To achieve good results, it is recommended to use a special process system, according to which the number of exercises for a certain time and the pace of their implementation are calculated. To do this, once a week, record the number of repetitions of each exercise in one approach - this way you will visually observe your progress.

A set of exercises Tabata

Mandatory warm-up

1. Alternately perform forward lunges with the right and left legs: step forward, bend the leg at the knee, leaving the second straight line, perform a couple of squats on the bent leg and change legs.

2. Do several squats without lifting your heels off the floor and keeping your knees parallel to each other. Going down - stretch your arms forward, rising - lift up.

3. Make several inclinations of the body forward and backward.

After finishing the warm-up, calmly walk for 5 minutes and start performing the main exercises of the complex, there are only 8 of them, and it will take 4 minutes to complete one cycle. Each exercise lasts 20 seconds. The maximum effectiveness of training is achieved if you perform only 5 repetitions of each exercise of the complex.

1. Stand with feet hip-width apart, and squat quickly so that the hips are parallel to the floor.

2. Perform as many push-ups as possible from a lying position, if it is difficult, then at first you can rest your knees on the floor.

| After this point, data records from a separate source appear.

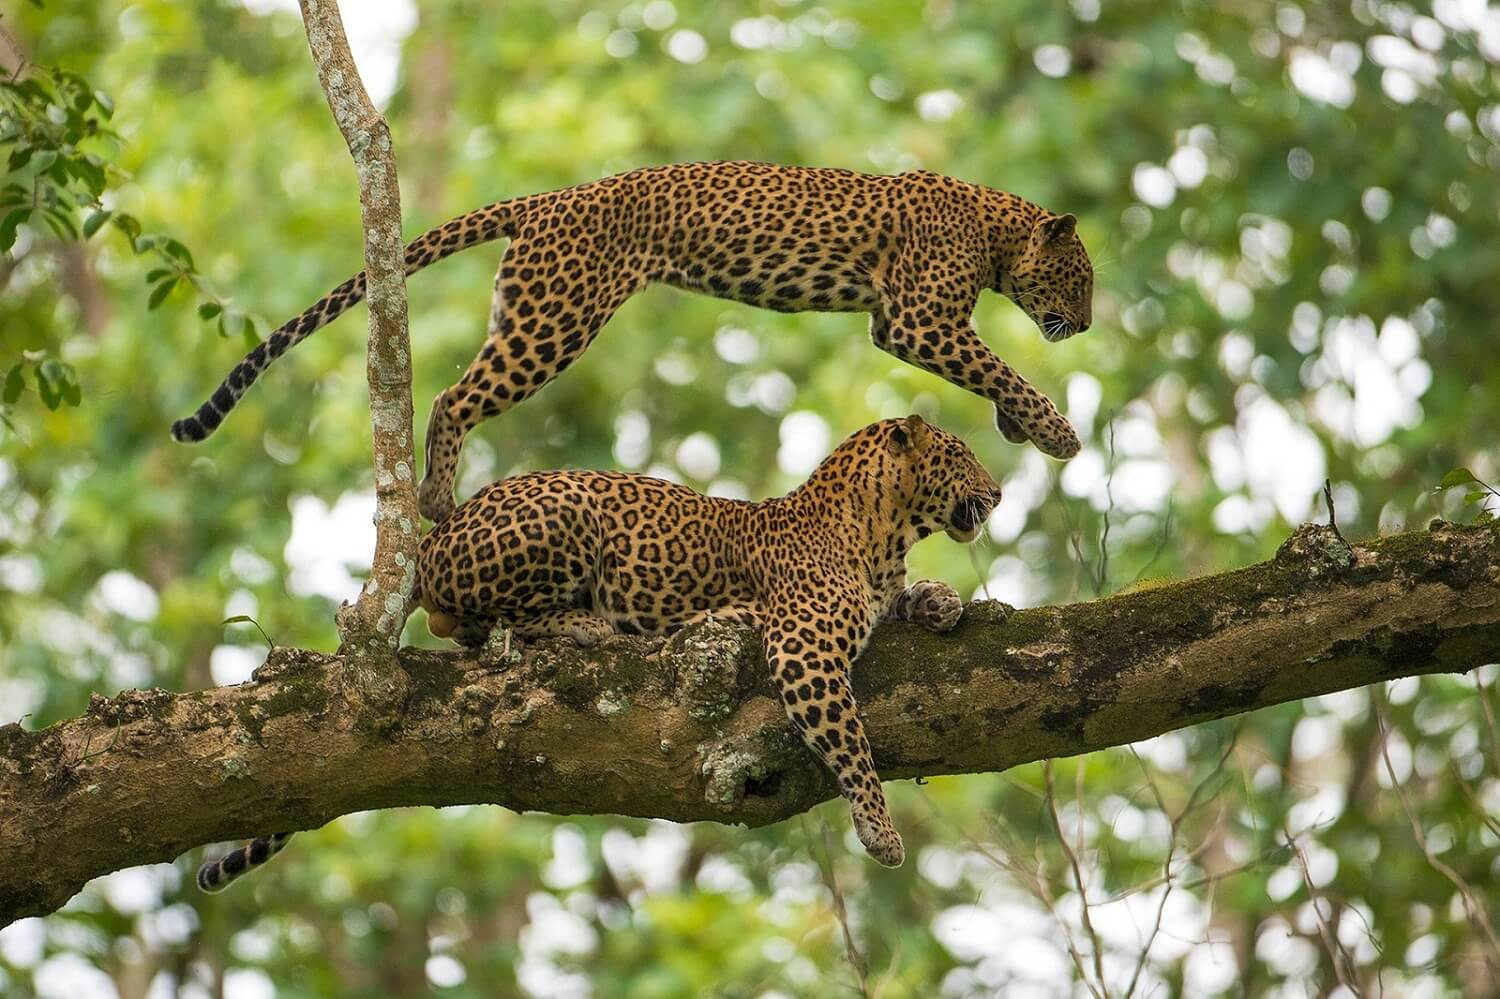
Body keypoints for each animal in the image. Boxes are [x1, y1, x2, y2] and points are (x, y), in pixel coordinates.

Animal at [172, 158, 1092, 516]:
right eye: (1081, 281)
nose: (1083, 325)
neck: (996, 230)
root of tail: (550, 197)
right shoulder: (915, 319)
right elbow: (999, 365)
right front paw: (1056, 431)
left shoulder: (911, 323)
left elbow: (989, 370)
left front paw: (1022, 427)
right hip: (554, 320)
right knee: (451, 396)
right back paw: (434, 497)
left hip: (525, 309)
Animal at [196, 411, 996, 888]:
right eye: (960, 453)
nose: (995, 493)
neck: (883, 534)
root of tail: (429, 537)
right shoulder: (805, 649)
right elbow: (851, 742)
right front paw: (881, 831)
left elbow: (907, 600)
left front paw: (941, 600)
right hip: (571, 516)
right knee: (473, 625)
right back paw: (592, 626)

3. Lie on your back, put your hands behind your head, bend your legs at the knees. Perform as many body lifts as possible, lifting the shoulder blades off the floor.

4. Sit on a chair, put your hands on the seat behind your back and perform several push-ups on your hands, transferring your buttocks to the floor.

5. Perform as many lunges as possible alternately with the left and right legs forward, bending them at right angles.

6. Lie on your back, rest your feet on the floor, bend your knees at right angles. Tear off the back and buttocks from the floor, straining the gluteal muscles as much as possible, return to the starting position.

7. Lie on your stomach and at the same time tear off the legs and body from the floor, slowly returning them back.

8. Perform the exercise "plank", resting on the legs and forearms. Freeze for 20 seconds.

This complex is great for people who have never played sports. The main condition is to follow the time intervals (20 seconds of high intensity exercise - 10 seconds of rest). Your physical fitness will improve rapidly every day.